_Exercise instructions_
**1)** In the fantasy football post, take the passage that begins with the words "Actually I have" and stops after "for the lead.", and write it again with "mistake" in place of "disaster".
**2)** According to the fantasy football post, how many fewer shots per game has the Man City defense given up than expected?
**3)** Carry on the fantasy football post from the point where it stops.

_Source text_
------------------------------------------------

Actually I have long hoped for an analysis of wildcard strategies. Last year I bet on Chelsea early; finding that a disaster, I used my WC around GW3 or 4 to replace my Chelsea-heavy lineup with RVP and a few other options. I was able to come back to place in the top 3 in my league, but it took a year's effort and I never really challenged for the lead.
This year I am in first, and have not yet used my WC.
Step 1) Get a table of the average quantity of shots each PL team has made within the 18 yard box
2) Insert these quantities into each fixture that has been played (i.e. the Man City example) and then average across all fixtures
3) Compare this value with the average quantity of shots 'conceded' in the 18 yard box for the specific team, in this example Man City
So my step 2 answer was 7.9, my step 3 answer was 4.8. Based on the assumption that offensive performances are the same each week (bad assumption but useful here) the Man City defence has conceded 3.1 shots less per game than we would have expected them too.
Also as it turns out so far they have conceded 1.6 less shots in the 18Y per game than last season
If you are aiming to win the overall game, you need to be going for 70-80% correlation, at the latest.
If, however, you aim to win your not-so-competitive mini-league a better strategy could to be aiming for a 90% correlation wildcard.

------------------------------------------------

_Exercise data_
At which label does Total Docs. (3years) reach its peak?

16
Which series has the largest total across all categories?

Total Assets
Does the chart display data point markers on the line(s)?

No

------------------------------------------------

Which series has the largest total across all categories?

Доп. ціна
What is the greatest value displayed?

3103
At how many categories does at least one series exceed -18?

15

------------------------------------------------

_Answer list_
**1)**
Actually I have long hoped for an analysis of wildcard strategies. Last year I bet on Chelsea early; finding that a mistake, I used my WC around GW3 or 4 to replace my Chelsea-heavy lineup with RVP and a few other options. I was able to come back to place in the top 3 in my league, but it took a year's effort and I never really challenged for the lead.

**2)** 3.1 shots fewer per game.

**3)**
There's always the question of rising prices though and the likely inability to get the optimal team in around that time.
Those damn prices are rising so fast. I feel that there must have been a big chance to the algorithm and it will have a bigger impact on our season than we realize at the moment.
Very interesting indeed!
By game week 12/13, we can use this seasons stats to predict how teams will do going forward with a *reasonable* amount of certainty? (bar away goals)
I was considering my WC for around week 11/12/13 as we have one in December and I never saw waiting for a DGW to be that attractive (they can be tricky).
So, dumb question ahoy, if I wanted to get ahead of the pack GW 11/12 would be the time? Can always use free transfers to sort out the inevitable mistakes, but by that time I think you can be fairly confident in which of the big hitters will perform and how the other sides may fare long term.
Or at least last year, it seemed by mid November everyone was catching onto the trends.
You would also, I believe, need to take into account likely regression and the the underlying performance stats (again as per @ChemiKills). In those first 6 games Villa scored 7 goals but this was from just 15 shots on target, i.e an unsustainable 50% conversion rate. Also, Villa's opposition in the first 6 GW conceded 43 goals from 130 SoT, a collective average of Goals Against of 1.2 and 3.7 SoT. Villa averaged against these teams 1.4 goals and a very poor 2.5 SoT / game. Considering average SoT per game over tlast season was 5 for home sides and 4 for the away team Villa's avg. of 2.5 in those first games was actually a strong indicator of how very poor they would be throughout the season. Hope this makes sense,
E.g. are more people playing some kind of price game, trying to finish up with the most valuable team?
Or is a site like Fantasy Football Scout, which I believe is by far the most popular one on the subject, creating massive bandwagons?
The FFS league only has around 13k members so I don't think they could move the markets that much.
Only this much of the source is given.